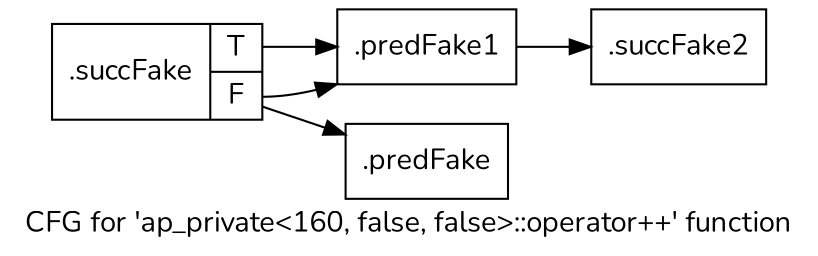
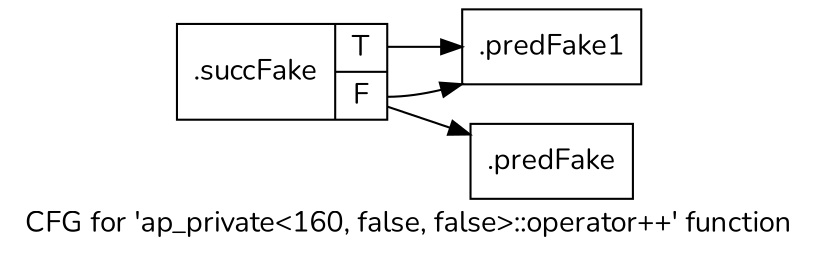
  digraph {
    fontname=Nunito
    label="CFG for 'ap_private\<160, false, false\>::operator++' function"
    rankdir=LR
    node [fontname=Nunito shape=record filename="/mnt/xilinx/Vitis_HLS/2021.2/include/etc/ap_private.h" linenumber=4832]
    edge [execusionnum=0 filename="/mnt/xilinx/Vitis_HLS/2021.2/include/etc/ap_private.h" fontname=Nunito]
    n1 [label="{.predFake}" filename="" linenumber=""]
    n2 [label="{.succFake|{<s0>T|<s1>F}}"]
    n3 [label="{.predFake1}"]
-   n4 [label="{.succFake2}"]
    n2 -> n1
    n2 -> n3 [tailport=s0 execusionnum="" filename=""]
    n2 -> n3 [tailport=s1]
-   n3 -> n4
  }
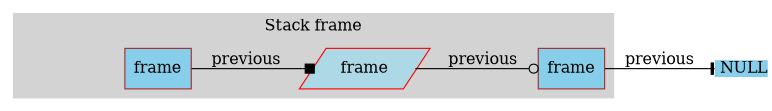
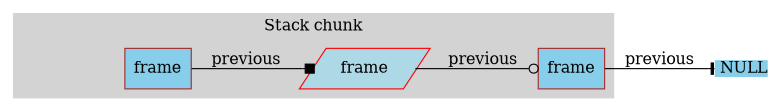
  digraph {
    rankdir=LR
    node [color=brown shape=box style=filled fillcolor=skyblue]
    fake [color=white shape=rectangle style=invis fillcolor=""]
    n2 [label=frame]
    n3 [color=red label=frame shape=parallelogram fillcolor=lightblue]
    n4 [label=frame]
    n5 [color=red label=" NULL" shape=plain]
    subgraph cluster_1 {
      color=lightgrey
      compound=true
-     label="Stack frame"
+     label="Stack chunk"
      style=filled
      fake
      n2
      n3
      n4
    }
    fake -> n2 [style=invis]
    n2 -> n3 [label=previous arrowhead=box]
    n3 -> n4 [label=previous arrowhead=odot]
    n4 -> n5 [label=previous arrowhead=tee]
  }
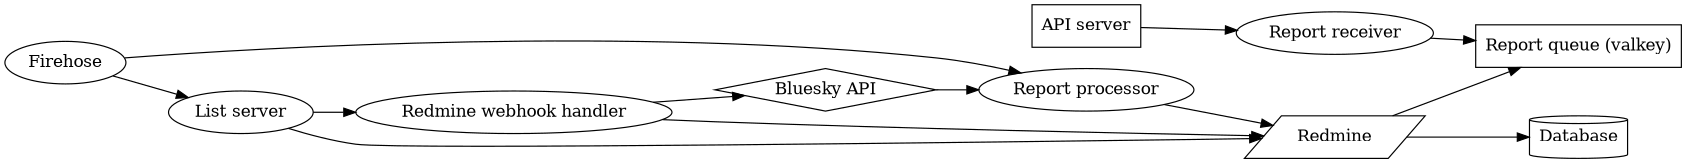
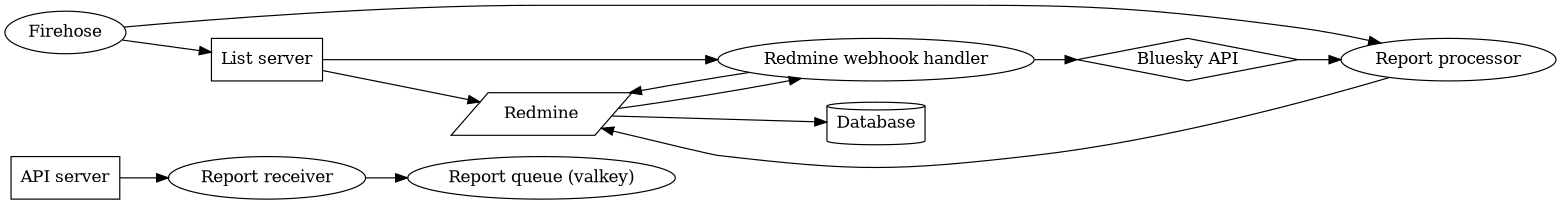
  digraph {
    rankdir=LR
    n1 [label="API server" shape=box]
    n2 [label="Report receiver"]
-   n3 [label="Report queue (valkey)" shape=box]
+   n3 [label="Report queue (valkey)" shape=ellipse]
    n4 [label=Redmine shape=parallelogram]
    n5 [label="Redmine webhook handler"]
    n6 [label=Database shape=cylinder]
    n7 [label="Bluesky API" shape=diamond]
    n8 [label="Report processor"]
-   n9 [label="List server"]
+   n9 [label="List server" shape=box]
    n10 [label=Firehose shape=ellipse]
    n1 -> n2
    n2 -> n3
-   n4 -> n3
+   n4 -> n5
    n4 -> n6
    n5 -> n4
    n5 -> n7
    n7 -> n8
    n8 -> n4
    n9 -> n4
    n9 -> n5
    n10 -> n8
    n10 -> n9
  }
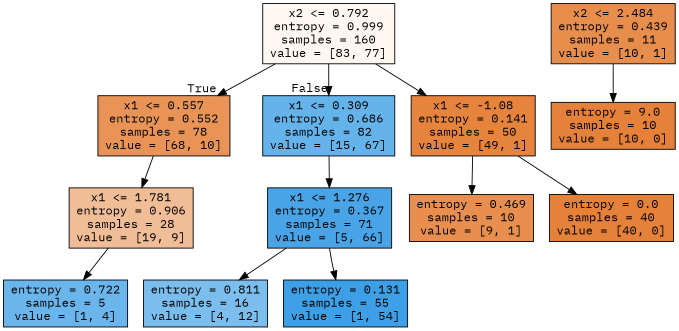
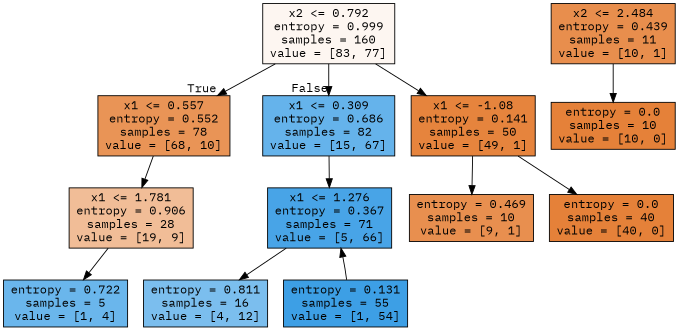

+++

Show every line of the rows above that contains the string "parallelogram".

    n3 [color=red label=frame shape=parallelogram fillcolor=lightblue]
    n4 [label=Redmine shape=parallelogram]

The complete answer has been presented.